Skip to content

Feature Alignment

TL;DR

Problem: Feature spaces from different models or layers are incompatible. Solution: Convert absolute features to relative affinity features (\(A_{ij} = \text{similarity}(x_i, x_j)\)). Key Insight: Use RBF Auto-scaling to dynamically tune \(\sigma\) so the affinity matrix has a constant mean density, making the alignment robust to scaling and outliers.

Motivation

Deep learning models (e.g., CLIP, DINO, Stable Diffusion) learn robust visual concepts, but represent them in incompatible embedding spaces. Even within the same model, different layers operate in distinct coordinate systems. Direct comparison (e.g., \(L_2\) distance) between these spaces is mathematically invalid.

Feature Alignment maps these disjoint representations into a common space where semantic correspondence is preserved.
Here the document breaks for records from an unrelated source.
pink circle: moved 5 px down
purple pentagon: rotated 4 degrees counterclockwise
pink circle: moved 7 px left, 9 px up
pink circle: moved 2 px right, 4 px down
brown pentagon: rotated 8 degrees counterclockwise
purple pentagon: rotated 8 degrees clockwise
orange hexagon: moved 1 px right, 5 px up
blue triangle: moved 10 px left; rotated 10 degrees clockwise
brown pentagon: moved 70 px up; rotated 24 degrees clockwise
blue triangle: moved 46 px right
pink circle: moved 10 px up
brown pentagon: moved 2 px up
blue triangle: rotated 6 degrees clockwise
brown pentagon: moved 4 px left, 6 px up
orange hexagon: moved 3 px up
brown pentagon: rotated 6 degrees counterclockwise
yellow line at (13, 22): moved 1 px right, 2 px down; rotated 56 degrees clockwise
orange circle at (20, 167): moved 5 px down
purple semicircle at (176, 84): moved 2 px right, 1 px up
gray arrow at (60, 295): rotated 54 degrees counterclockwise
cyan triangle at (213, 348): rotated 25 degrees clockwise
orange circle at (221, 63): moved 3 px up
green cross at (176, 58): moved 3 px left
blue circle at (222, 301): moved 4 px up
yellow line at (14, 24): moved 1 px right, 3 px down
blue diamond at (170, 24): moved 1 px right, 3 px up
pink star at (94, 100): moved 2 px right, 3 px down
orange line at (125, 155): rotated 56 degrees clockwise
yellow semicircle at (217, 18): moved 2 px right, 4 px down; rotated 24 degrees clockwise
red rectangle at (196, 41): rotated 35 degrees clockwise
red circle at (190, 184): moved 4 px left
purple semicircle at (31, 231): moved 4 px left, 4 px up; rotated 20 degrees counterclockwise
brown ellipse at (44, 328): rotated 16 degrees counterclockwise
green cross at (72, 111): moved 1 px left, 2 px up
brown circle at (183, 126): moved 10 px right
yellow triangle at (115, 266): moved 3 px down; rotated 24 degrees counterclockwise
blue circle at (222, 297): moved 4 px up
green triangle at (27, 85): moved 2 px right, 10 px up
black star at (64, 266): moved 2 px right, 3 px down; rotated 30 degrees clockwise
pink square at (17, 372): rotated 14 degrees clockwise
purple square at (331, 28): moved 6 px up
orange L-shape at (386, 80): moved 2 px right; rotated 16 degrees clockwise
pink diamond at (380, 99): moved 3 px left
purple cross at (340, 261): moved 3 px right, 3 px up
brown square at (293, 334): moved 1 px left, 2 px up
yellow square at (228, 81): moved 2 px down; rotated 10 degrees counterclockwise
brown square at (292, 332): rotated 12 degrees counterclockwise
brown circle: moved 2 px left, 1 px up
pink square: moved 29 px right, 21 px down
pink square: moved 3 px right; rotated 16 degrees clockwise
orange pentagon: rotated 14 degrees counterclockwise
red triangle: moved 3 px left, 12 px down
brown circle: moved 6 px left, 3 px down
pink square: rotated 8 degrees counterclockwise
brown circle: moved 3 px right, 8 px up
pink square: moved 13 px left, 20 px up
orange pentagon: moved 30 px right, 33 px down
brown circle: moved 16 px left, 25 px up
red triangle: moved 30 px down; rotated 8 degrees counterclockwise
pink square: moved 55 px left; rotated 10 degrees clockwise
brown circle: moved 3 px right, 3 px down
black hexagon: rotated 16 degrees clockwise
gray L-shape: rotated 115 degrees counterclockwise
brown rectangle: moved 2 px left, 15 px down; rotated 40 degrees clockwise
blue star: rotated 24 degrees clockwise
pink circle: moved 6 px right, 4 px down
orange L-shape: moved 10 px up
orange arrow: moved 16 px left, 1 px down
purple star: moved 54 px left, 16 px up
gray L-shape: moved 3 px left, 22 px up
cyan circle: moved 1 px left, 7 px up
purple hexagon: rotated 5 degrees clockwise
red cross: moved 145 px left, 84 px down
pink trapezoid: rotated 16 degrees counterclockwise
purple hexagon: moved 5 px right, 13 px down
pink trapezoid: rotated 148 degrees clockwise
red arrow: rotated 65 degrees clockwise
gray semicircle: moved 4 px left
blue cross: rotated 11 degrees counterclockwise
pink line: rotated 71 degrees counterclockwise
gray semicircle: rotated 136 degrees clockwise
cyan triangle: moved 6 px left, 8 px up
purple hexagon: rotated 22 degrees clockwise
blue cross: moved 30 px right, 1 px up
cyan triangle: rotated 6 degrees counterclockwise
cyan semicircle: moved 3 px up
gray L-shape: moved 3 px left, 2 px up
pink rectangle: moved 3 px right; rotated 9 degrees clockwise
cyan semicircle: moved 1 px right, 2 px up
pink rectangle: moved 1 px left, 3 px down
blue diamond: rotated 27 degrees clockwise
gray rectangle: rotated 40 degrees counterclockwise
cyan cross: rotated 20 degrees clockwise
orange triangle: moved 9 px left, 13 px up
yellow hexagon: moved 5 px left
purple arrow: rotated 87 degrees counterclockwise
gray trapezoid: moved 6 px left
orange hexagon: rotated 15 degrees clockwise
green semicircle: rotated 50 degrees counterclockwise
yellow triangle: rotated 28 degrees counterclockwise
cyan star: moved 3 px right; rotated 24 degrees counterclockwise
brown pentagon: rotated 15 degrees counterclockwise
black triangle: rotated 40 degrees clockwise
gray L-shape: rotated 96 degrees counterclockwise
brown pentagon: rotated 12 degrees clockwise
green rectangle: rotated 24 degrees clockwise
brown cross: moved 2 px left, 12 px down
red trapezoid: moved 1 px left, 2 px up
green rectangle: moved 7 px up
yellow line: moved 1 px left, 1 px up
This enables cross-model visualization, layer-wise analysis, and valid distance computation.

Inspired by Representational Similarity Analysis (RSA), we leverage the insight that while absolute coordinates vary, the relative geometry of concepts remains consistent.

Quick Start

from ncut_pytorch.utils.math import rbf_affinity
import torch

# Features from two different sources (e.g., different models/layers)
features_A = torch.randn(100, 768) 
features_B = torch.randn(100, 1024)

# Transform to aligned relative space
# The resulting matrices encode the relative geometry of each set
aligned_A = rbf_affinity(features_A) # Shape: (100, 100)
aligned_B = rbf_affinity(features_B) # Shape: (100, 100)

# Now valid to compare aligned_A and aligned_B using standard metrics

Results

Alignment reveals consistent semantic structures across models.

Case Study: SAM vs. DINO

SAM (Segment Anything Model) focuses on boundaries and edges. DINO captures high-level semantic parts.

Model Before Alignment After Alignment
SAM before after
DINO v3 before after

Observe how facial regions (hair, eyes, nose) map to consistent colors after alignment, despite the models' differing original representations.